FRAGMENTO DEL TEXTO »
■ ■ ■ ■
Las banderas, los idiomas, los pueblos y las razas, se aliaron para alzar la voz y mirar al cielo. Las jornadas mundiales de la juventud convocaban a todos los cristianos del mundo, para compartir la fe y la vida en unos días que harían historia. Miles de estandartes representaban a todas las naciones de la tierra. Una masa amarilla de personas tomaba cada rincón de la ciudad. Mirabas a un lado y a otro y seguían llegando, ¡cuánta gente Dios mío! Girabas la cabeza, como incrédulo por la situación, y encontrabas más, y más, y más gente. Tu campo de visión los advertía por cientos, pero estabas seguro de que había miles...millones.
Los vagones, anfitriones del espacio subterráneo, se encontraban atiborrados de personas a cualquier hora, y una vez comenzabas a descender por las escaleras de las bocas de metro, endulzaban tus oídos los cánticos de siempre, los tuyos, pero que ahora llegaban al corazón en cientos de lenguas mezcladas en una melodía perfecta. Un trayecto en metro durante esos días era maravilloso, sublime. La gente conversaba e intercambiaba experiencias. El traqueteo sibilante y estridente del metro quedaba relegado a un segundo lugar, en sustitución de guitarras, tambores y coros de voces que cantaban alegres tonadas. Las banderas de los países del mundo entraban y salían en las distintas paradas, ondeando al son de las músicas. Los asientos de los vagones se convertían en confidentes de los sueños. Y mientras tanto el metro nos llevaba de aquí para allá, de una gran experiencia a otra. En cualquier momento del día había el doble o el triple de gente que en una hora punta de la cotidianeidad de la “Madrid subterránea”. Más gente pero menos seria. Más gente pero menos preocupada. Más gente que prestaba ayuda. Más gente sonriente. Más gente de pie, pero menos gente absorta en sus lecturas o en la música de sus auriculares. Más gente y más contenta. Más gente que acompañaba a otra gente, a la de siempre, a la que hacía sus trayectos a diario para ir del trabajo a casa, o viceversa. Agobios apaciguados por el tono de las canciones, y el frío inadvertido por la calidez de las sonrisas. Apretujones que no incordiaban porque las inquietudes eran compartidas, y menos gente soliviantada por el calor humano, pues de calor humano, Madrid hace gala. Y sí, todo ésto tan sólo en el metro.
■ ■ ■ ■
EXTRACTO DE DATOS »
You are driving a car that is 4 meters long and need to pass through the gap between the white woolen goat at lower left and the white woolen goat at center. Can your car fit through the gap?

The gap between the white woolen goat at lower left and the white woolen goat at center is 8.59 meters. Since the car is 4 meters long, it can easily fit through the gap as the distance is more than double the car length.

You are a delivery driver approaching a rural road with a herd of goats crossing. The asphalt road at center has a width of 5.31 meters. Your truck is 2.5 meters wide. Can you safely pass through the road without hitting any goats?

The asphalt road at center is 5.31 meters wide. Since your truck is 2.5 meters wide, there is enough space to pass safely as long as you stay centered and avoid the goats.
■ ■ ■ ■
En el texto sobre las jornadas mundiales de la juventud, ¿qué relegaba a un segundo lugar el traqueteo sibilante y estridente del metro?

SOLUCIÓN PROPUESTA »
Las guitarras, los tambores y los coros de voces que cantaban alegres tonadas.